Thursday, November 15, 2012

Manly Men and Manly Man-Films and how they're viewed- a personal experience.

Evan Lahee

When covering the subject of masculinity in media in class, it conjured up a long-buried memory.
Growing up I was always made fun of. I was the odd man out. The fat kid. The one who was always just finding out what was "cool" after the others had learned for days. Eventually this began to affect me worse as I grew older and began to take an interest in girls. After tiring of the "ewws" and rejections simply because "you're fat", I began to take a hint from the movies and animes I'd grown up with and go to the gym.

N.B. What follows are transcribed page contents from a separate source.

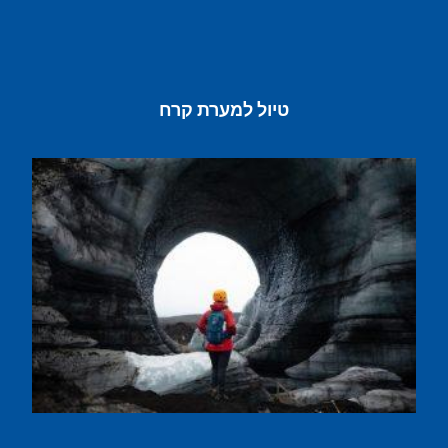
טיול למערת קרח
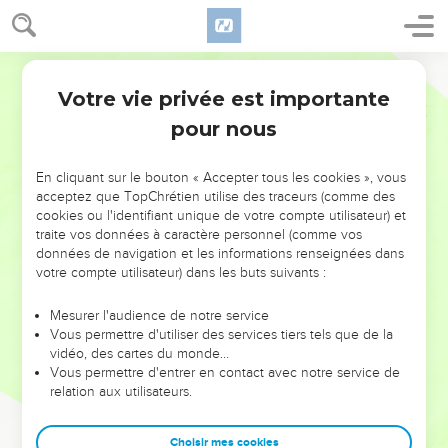
Votre vie privée est importante
pour nous
NE MANQUEZ PAS L’ÉVÉNEMENT
En cliquant sur le bouton « Accepter tous les cookies », vous
DE L’ANNÉE !
acceptez que TopChrétien utilise des traceurs (comme des
cookies ou l'identifiant unique de votre compte utilisateur) et
ET SI LEURS ERREURS POUVAIENT VOUS ÉVITER LES
traite vos données à caractère personnel (comme vos
VOTRES ?
données de navigation et les informations renseignées dans
votre compte utilisateur) dans les buts suivants :
On admire souvent les leaders pour leurs réussites, leur impact,
leur foi ou leur vision. Mais on voit moins les doutes, les erreurs
Mesurer l'audience de notre service
Vous permettre d'utiliser des services tiers tels que de la
et les saisons difficiles qu'ils ont traversés, alors même que ce
vidéo, des cartes du monde…
sont elles qui les ont façonnés.
Vous permettre d'entrer en contact avec notre service de
relation aux utilisateurs.
Dans cette conférence, leaders, entrepreneurs, et responsables
reviennent sur les erreurs marquantes de leur parcours et les
clés pour avancer avec plus de sagesse afin que leurs erreurs
Choisir mes cookies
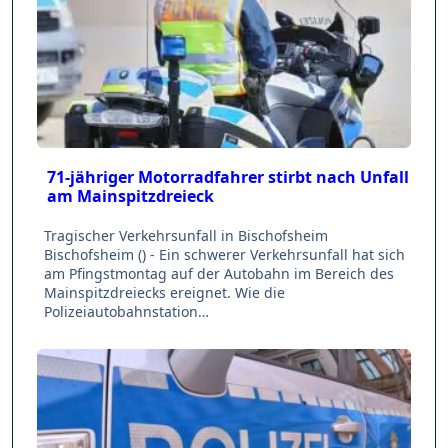
71-jähriger Motorradfahrer stirbt nach Unfall
am Mainspitzdreieck
Tragischer Verkehrsunfall in Bischofsheim
Bischofsheim () - Ein schwerer Verkehrsunfall hat sich
am Pfingstmontag auf der Autobahn im Bereich des
Mainspitzdreiecks ereignet. Wie die
Polizeiautobahnstation…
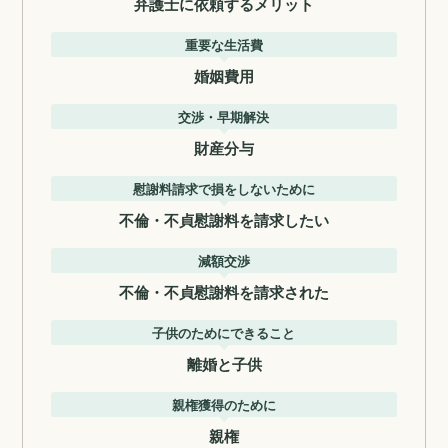
弁護士に依頼するメリット
重要な生活費
婚姻費用
交渉・早期解決
財産分与
慰謝料請求で損をしないために
不倫・不貞慰謝料を請求したい
減額交渉
不倫・不貞慰謝料を請求された
子供のためにできること
離婚と子供
親権獲得のために
親権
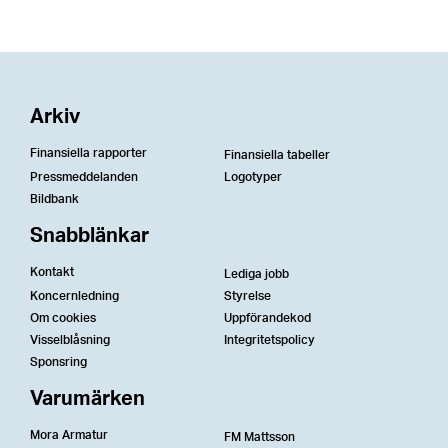
Arkiv
Finansiella rapporter
Finansiella tabeller
Pressmeddelanden
Logotyper
Bildbank
Snabblänkar
Kontakt
Lediga jobb
Koncernledning
Styrelse
Om cookies
Uppförandekod
Visselblåsning
Integritetspolicy
Sponsring
Varumärken
Mora Armatur
FM Mattsson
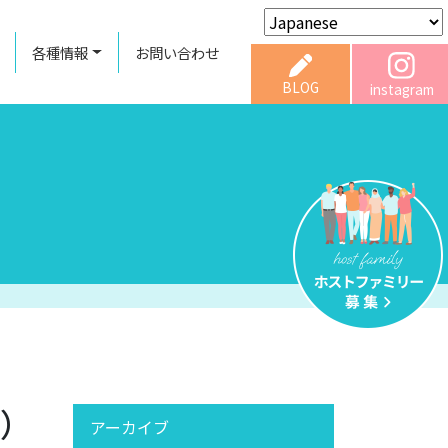
各種情報
お問い合わせ
BLOG
instagram
り）
アーカイブ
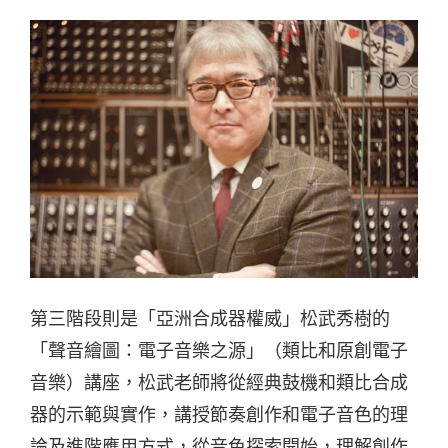
第三階段則是「亞洲合成器權威」松武秀樹的
「聲音繪圖：電子音樂之源」（類比和原創電子
音樂）講座，松武老師將從經典鼓機和類比合成
器的示範與實作，講授節奏創作和電子音色的理
論及進階應用方式，從音色探索開始，理解創作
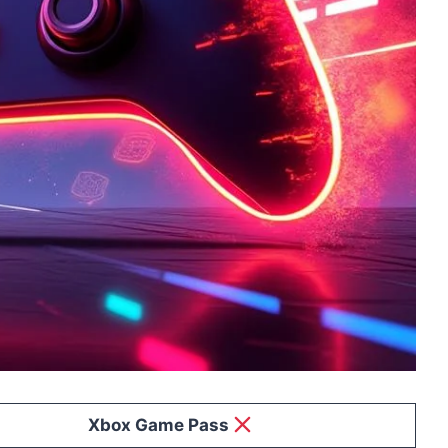
Xbox Game Pass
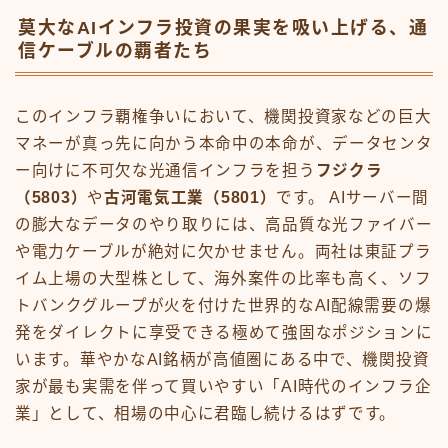
莫大なAIインフラ投資の果実を吸い上げる、通
信ケーブルの覇者たち
このインフラ覇権争いにおいて、機関投資家などの巨大
マネーが真っ先に向かう本命中の本命が、データセンタ
ー向けに不可欠な光通信インフラを担う
フジクラ
（5803）
や
古河電気工業（5801）
です。 AIサーバー間
の膨大なデータのやり取りには、高品質な光ファイバー
や電力ケーブルが絶対に欠かせません。両社は東証プラ
イム上場の大型株として、海外案件の比率も高く、ソフ
トバンクグループが火を付けた世界的なAI配線需要の爆
発をダイレクトに享受できる極めて強固なポジションに
います。華やかなAI銘柄が高値圏にある中で、機関投資
家が最も実需を伴って買いやすい「AI時代のインフラ企
業」として、相場の中心に君臨し続けるはずです。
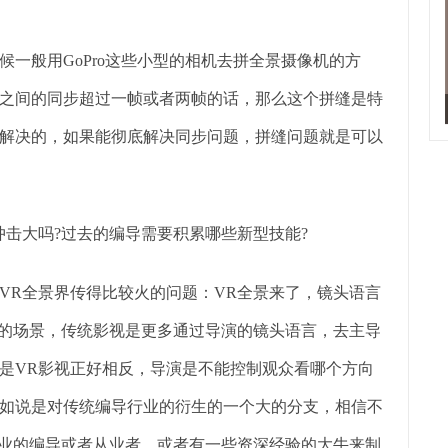
般用GoPro这些小型的相机去拼全景摄像机的方
之间的同步超过一帧或者两帧的话，那么这个拼缝是特
解决的，如果能彻底解决同步问题，拼缝问题就是可以
击大吗?过去的编导需要积累哪些新型技能?
R全景界传得比较火的问题：VR全景来了，镜头语言
全的场景，传统影视是更多通过导演的镜头语言，去主导
是VR影视正好相反，导演是不能控制观众看哪个方向
如说是对传统编导行业的衍生的一个大的分支，相信不
专业的编导或者从业者，或者有一些资深经验的大牛来制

I did the best I can to believe I could be a Rocky Balboa, or train like Van Damme in Bloodsport, to be at the best of my ability and try to look like I had a good physique and (sadly) cared about my looks and appearance. After a couple years of "shaping up" and further watching these films, I decided to replicate the attitudes of these "manly", or what society had deemed "manly" archetypes in my own personal life, as an experiment of sorts to see which people in my life were easily influenced by what culture dictated, and which people were real. I put on the facade (to my close friends' knowledge of course) of a muscle-bound completely confident asshole, and sadly, it worked. The people I'd wanted acceptance from turned out to be the fake ones who took others at skin depth, never asking or prodding for the person beneath, face value was enough. This quickly allowed me to eliminate the people from my social life who were fake and allow in and keep the ones who were real and wanted to know the real me.

It's sad that a majority of the people I've met in my life so far have been this shallow, but luckily by this age and at college people know to look at the real person and past the type of clothes /physique / looks they have, which is a relief, and why my sick experiment has been over with for years and I've never been happier in that regard.